Once, when I was in kindergarten, I got on an older relative’s nerves, and she told me to stop “pushing buttons.” Later, she paused, asking me if I even knew what “pushing buttons” meant. I responded, “No, because you say I’m pushing buttons, but I don’t see any buttons!”
This endearing childhood story actually demonstrates a very real and all too common problem in our society: we often fail at communicating effectively. On an interpersonal level, this failure to communicate can lead to unnecessary arguments, hurt feelings, mistrust and, eventually, a complete breakdown in the relationship.
On a broader scale, the processes of globalization — interconnected markets, mass immigration and refugeeism, not to mention worldwide social networks — have exacerbated these problems to a great degree. My relative would have communicated more effectively with me if she had taken the time to consider my linguistic context — if she had “spoken my language.” Similarly, the best way to address global communications concerns is through cross-cultural education and world language acquisition. We need to be able to see and understand issues from the cultural and linguistic perspectives of others while rectifying those times when our attempts at communication have failed.
Alina Vashurina’s 2017 Forbes article explores this issue within the context of a multinational corporation. She notes that expressions like, ‘I have no idea what you mean’ or ‘I don’t know why he reacted like that,’ are heard frequently among employees from different countries. My mom, an attorney for a global company, has humorously noted that Americans often react negatively when a French co-worker’s request (demander, which means, “to ask for” in French) is mistranslated as a demand. Moreover, we often forget how idioms like “pushing buttons” can only be understood within a cultural context. Vashurina advises international coworkers to simplify their messages and to meet face-to-face, but often, the problem runs deeper. The only real solution to cross-cultural communication failure is to learn enough about the language and culture of others to make real communication possible.
Many communication problems stem from language and cultural barriers; this is a particular problem for Americans who frequently expect others to understand English, which has become the lingua franca of our time. Yet, American journalists cannot report accurately on Middle East issues, for example, when they do not understand the languages of their primary sources. I also saw how easy it was for Americans to label Ukrainians as “blunt” simply because the Ukrainians were not fluent in English and the Americans made no efforts to understand Ukrainian or Russian. The problem expands far past faulty reporting or seeing others as rude, however. So many of the world’s problems could be solved through mutual understanding and cooperation, but a failure to communicate properly foreshadows a failure to cooperate fully.

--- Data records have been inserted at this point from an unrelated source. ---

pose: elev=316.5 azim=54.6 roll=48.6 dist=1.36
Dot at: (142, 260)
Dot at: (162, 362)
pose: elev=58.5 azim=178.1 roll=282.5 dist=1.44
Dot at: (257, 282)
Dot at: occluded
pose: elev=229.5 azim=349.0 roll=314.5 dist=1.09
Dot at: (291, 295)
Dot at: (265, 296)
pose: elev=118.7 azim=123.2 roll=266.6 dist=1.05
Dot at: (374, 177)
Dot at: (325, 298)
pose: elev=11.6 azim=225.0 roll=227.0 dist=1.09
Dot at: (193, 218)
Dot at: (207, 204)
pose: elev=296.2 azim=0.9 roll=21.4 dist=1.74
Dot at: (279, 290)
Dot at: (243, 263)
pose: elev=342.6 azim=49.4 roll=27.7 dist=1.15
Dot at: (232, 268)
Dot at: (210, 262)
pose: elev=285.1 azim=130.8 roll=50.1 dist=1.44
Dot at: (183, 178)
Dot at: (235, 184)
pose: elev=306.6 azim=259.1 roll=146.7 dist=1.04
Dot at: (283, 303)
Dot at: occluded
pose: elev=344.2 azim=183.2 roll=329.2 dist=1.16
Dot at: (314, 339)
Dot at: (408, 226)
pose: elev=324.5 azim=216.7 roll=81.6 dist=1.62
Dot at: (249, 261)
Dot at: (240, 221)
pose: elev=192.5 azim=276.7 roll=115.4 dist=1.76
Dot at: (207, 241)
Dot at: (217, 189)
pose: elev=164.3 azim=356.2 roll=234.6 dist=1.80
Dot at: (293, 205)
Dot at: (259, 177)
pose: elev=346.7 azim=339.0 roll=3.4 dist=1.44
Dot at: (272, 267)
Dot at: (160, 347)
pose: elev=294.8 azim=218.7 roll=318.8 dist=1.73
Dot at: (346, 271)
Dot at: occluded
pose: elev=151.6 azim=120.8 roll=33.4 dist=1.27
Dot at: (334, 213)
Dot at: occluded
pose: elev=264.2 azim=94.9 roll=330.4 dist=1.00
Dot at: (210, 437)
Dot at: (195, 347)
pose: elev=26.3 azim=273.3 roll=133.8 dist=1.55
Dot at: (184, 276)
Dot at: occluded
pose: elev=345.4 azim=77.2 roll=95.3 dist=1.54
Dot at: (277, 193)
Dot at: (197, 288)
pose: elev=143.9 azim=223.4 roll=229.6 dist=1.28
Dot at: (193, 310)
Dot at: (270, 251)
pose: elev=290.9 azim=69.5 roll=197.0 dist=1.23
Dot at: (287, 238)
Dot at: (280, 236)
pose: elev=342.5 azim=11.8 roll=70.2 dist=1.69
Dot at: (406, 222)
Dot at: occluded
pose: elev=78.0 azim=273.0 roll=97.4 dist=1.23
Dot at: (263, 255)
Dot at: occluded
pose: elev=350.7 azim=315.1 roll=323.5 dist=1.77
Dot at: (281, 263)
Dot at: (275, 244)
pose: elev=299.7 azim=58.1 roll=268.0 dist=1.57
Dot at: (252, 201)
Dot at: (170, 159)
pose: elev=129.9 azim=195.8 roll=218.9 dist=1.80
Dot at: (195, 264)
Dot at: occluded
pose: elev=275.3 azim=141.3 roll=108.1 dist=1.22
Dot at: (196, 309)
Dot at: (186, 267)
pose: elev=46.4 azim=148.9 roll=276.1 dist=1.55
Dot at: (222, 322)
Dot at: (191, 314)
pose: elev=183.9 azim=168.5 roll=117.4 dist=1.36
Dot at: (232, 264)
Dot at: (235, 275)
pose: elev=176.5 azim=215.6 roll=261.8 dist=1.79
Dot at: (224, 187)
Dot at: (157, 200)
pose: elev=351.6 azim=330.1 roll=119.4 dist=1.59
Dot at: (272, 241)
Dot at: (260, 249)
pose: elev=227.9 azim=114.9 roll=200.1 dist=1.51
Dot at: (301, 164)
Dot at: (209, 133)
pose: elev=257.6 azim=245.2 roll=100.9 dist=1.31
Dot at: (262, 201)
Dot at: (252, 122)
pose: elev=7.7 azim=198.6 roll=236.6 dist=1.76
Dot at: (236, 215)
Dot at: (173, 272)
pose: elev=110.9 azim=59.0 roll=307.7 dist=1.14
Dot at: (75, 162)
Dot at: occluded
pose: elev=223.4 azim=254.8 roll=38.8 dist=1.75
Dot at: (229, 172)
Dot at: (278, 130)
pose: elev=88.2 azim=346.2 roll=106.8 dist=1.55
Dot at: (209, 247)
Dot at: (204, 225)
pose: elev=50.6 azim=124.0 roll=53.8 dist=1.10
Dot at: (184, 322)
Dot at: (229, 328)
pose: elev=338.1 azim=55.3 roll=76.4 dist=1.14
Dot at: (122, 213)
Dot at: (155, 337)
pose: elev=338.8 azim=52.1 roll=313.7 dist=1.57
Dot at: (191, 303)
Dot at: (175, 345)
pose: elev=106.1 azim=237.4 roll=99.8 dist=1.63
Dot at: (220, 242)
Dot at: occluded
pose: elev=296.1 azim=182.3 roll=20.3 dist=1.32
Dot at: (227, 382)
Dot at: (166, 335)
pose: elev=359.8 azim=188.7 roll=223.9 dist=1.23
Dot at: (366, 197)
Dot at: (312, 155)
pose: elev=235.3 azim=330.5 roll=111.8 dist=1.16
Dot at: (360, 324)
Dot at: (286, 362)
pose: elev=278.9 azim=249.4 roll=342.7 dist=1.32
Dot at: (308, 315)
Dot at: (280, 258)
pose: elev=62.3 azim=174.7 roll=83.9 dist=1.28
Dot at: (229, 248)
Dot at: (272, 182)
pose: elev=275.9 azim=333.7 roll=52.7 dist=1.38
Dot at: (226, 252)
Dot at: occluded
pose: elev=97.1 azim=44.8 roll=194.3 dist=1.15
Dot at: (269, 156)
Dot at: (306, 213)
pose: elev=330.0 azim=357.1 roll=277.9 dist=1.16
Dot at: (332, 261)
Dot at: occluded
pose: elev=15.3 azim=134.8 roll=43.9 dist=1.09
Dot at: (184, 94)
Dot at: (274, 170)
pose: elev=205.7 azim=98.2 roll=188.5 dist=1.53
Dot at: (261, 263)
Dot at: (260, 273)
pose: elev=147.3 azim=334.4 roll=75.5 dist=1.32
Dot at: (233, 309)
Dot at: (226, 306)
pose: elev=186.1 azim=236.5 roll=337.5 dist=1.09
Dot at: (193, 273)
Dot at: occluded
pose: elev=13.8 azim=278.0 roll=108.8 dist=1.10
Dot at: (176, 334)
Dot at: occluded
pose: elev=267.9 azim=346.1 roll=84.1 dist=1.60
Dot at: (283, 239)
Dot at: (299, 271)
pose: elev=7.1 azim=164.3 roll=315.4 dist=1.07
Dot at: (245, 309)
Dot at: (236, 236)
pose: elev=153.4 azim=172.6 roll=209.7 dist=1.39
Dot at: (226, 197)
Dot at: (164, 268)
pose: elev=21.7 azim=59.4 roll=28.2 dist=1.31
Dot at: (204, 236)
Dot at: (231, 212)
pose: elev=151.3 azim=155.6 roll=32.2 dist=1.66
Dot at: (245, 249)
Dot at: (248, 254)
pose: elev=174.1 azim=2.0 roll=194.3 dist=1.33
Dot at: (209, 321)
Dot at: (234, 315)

Some argue that language and culture cannot be the answers to these problems because the world’s more than 7000 spoken languages makes the task impossible, but they are missing the point. The goal of language and culture study is not to be able to communicate with everyone, but to develop cultural understanding and linguistic ability. Unfortunately, world language programs are underfunded, and we are failing to teach children the importance of learning languages or understanding world cultures. Amelia Friedman reported in 2015 that only “7 percent of college students” were enrolled in a foreign language and less than “1 percent of American adults today are proficient in a foreign language that they studied in a U.S. classroom.” Instead, we seem to be isolating ourselves more by embracing nativism at the very moment we should be focusing outward. If we truly want to address the global economic and political challenges we face today, we must address them at the level of cross-cultural communication.